En estos últimos años renuncié al
mar. Sus playas superpobladas, el sol impiadoso y las noches con obligaciones
consumistas me expulsaron de la costa. Ahora suelo ir a una pequeña casa en la sierra, que está emplazada en medio de un abarrotamiento de árboles, aloes, y
diversas plantas al que llamo, cariñosamente, bosquecito. El pequeño bosque
acompaña mi estado de ánimo de manera empática. Cuando estoy cansado, el viento
pasea entre su ramaje pesadamente y los pájaros emiten sonidos quejumbrosos,
cuando estoy más alegre, en cambio, la brisa corre fresca y los pájaros cambian
su repertorio por cantos aflautados y breves carcajadas.

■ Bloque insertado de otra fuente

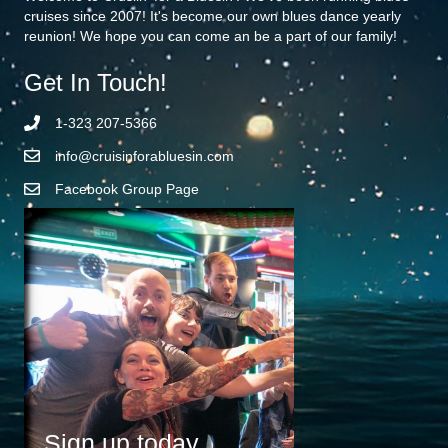
cruises since 2007! It's become our own blues dance yearly
reunion! We hope you can come an be a part of our family!
Get In Touch!
1-323 207-5366
info@cruisinforabluesin.com
Facebook Group Page
Sign up today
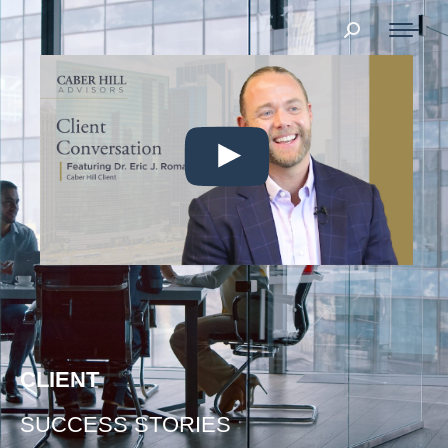
Search:
CLIENT
SUCCESS STORIES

Hoy amanecí pensando en el mar. Si algo
extraño es su sonido. Ese bramido creciente y decreciente de la espuma
golpeando sobre la arena y las rocas. Ese murmullo que paulatinamente se hace
majestuoso para luego casi desaparecer.
El bosque intuye, los pájaros
callan y las hojas permanecen estáticas en sus tallos. El bosque nunca conocerá
el mar, sus raíces lo mantienen preso de la montaña y el mar nunca llegará a la
cumbre. Pero el bosque sabe, alguna vez emergió de ese fondo salado y luego el
agua no dejó de ir y venir del mar al río y del río al mar. El bosque sabe
porque guarda el recuerdo en la memoria del agua.
El viento se oye a lo lejos, es un
murmullo vegetal, cierro los ojos, se acerca de una copa a otra haciéndose gigante cuando
llega sobre mí desde el oeste y luego sigue alejándose hacia el este y vuelve a
hacerse pequeño hasta desaparecer en la lejanía. Es el sonido del mar en su versión
estereofónica.
Abro los ojos y digo gracias,
entonces los pájaros cantan otra vez orgullosos como flautas.
1 comentario:
Podrías regar el bosque con agua salada a ver qué pasa. Puede ocurrir que los pájaros se transformen en gaviotas.